Introduction: Extravasal application of chemo­ther­apeutic agents may cause necrosis of surrounding tissue. Often tendons, nerves and muscles are destroyed. In some cases a surgical excision with an additional coverage is indicated. Patients and Methods: In the last ten years we have treated 44 patients with necrosis after extravasation. The defects were mostly localised at the hand or distal forearm, but the cubital fossa and the thorax were affected, too. Excision of the infiltrated tissue was performed and the defect covered with local or free flaps, split skin graft or primary closure. Results: In nearly all cases a stable coverage was achieved. An amputation of the hand was never necessary. Patients with immunosuppression or comorbidity sometimes had wound-healing difficulties that in some cases necessitated further operations. Serious complications were in one case a flap necrosis and another patient died 2 days after the operation because of his nephrot­ic syndrome.
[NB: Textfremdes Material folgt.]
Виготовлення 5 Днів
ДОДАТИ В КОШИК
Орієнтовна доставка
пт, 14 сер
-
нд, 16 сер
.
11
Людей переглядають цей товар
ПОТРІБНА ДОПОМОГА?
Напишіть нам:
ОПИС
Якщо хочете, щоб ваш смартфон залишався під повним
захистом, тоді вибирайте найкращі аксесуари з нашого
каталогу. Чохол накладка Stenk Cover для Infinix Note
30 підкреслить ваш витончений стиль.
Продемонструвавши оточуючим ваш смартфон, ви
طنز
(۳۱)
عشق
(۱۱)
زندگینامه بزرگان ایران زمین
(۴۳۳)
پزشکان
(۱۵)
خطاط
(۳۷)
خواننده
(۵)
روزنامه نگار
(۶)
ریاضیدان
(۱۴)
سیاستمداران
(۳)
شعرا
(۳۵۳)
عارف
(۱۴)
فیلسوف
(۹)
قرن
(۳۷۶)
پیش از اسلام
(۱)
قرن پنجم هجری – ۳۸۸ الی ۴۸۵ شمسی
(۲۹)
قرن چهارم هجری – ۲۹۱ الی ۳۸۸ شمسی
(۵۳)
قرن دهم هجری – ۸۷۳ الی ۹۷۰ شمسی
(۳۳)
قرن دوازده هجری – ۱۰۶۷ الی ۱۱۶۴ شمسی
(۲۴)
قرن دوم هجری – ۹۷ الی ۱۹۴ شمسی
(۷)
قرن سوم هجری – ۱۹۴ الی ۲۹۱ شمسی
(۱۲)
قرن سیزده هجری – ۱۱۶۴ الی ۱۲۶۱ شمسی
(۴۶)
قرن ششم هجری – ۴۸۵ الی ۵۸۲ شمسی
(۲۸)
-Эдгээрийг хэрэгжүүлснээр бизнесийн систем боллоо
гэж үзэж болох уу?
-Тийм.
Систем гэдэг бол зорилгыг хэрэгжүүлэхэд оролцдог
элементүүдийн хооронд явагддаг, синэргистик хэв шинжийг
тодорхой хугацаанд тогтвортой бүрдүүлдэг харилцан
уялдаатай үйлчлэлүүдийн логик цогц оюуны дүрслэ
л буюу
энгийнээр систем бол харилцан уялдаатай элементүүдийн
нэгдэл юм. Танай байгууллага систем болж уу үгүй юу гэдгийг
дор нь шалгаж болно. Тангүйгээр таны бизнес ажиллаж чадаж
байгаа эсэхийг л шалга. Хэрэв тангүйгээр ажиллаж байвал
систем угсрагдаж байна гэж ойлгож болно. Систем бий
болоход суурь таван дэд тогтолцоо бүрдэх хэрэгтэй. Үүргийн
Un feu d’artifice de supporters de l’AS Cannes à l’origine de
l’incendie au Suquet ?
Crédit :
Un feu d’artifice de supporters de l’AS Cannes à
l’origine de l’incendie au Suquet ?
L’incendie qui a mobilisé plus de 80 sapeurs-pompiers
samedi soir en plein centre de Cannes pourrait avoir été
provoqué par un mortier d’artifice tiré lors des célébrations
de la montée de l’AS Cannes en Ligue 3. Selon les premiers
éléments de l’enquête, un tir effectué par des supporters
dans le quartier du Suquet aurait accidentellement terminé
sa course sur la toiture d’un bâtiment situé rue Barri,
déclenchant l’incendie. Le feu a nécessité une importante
Conclusion: Chemotherapy extravasation is an important oncological complication that may cause permanent functional disability of the anatomic region. A variety of free and local flaps with tolerable donor site morbidity can be used for ­coverage. We prefer a two-step procedure with radical resection of the area and conditioning of the wound with vacuum therapy or temporary wound coverage and in the next step the defini­tive wound closure. Conservative treatment is ­often followed by a high rate of complications. Early radical debridement and coverage with an adequate flap offers a cure with good functional results.